• Exercise
Give back exactly the lines from the line that contains "cx_px: 1911" to the last line of the listing below, inclusive, and no others.
■ ■ ■ ■
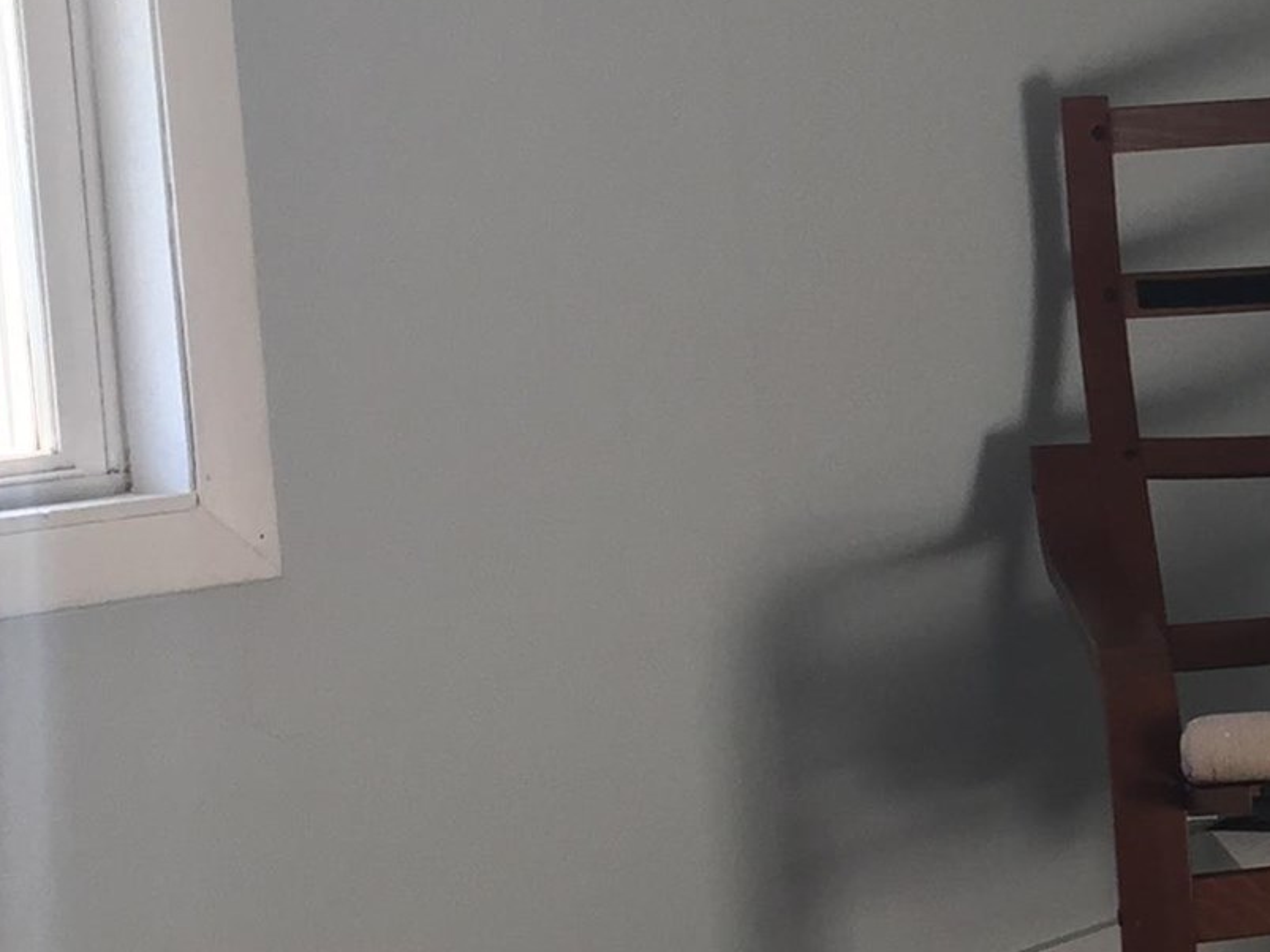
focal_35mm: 111
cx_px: 1911
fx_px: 4072
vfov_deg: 13.3
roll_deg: -0.1
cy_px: 421
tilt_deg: -5.5
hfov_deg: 16.2
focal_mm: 4.15
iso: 40
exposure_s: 1/120
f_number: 2.2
■ ■ ■ ■
• Solution below
cx_px: 1911
fx_px: 4072
vfov_deg: 13.3
roll_deg: -0.1
cy_px: 421
tilt_deg: -5.5
hfov_deg: 16.2
focal_mm: 4.15
iso: 40
exposure_s: 1/120
f_number: 2.2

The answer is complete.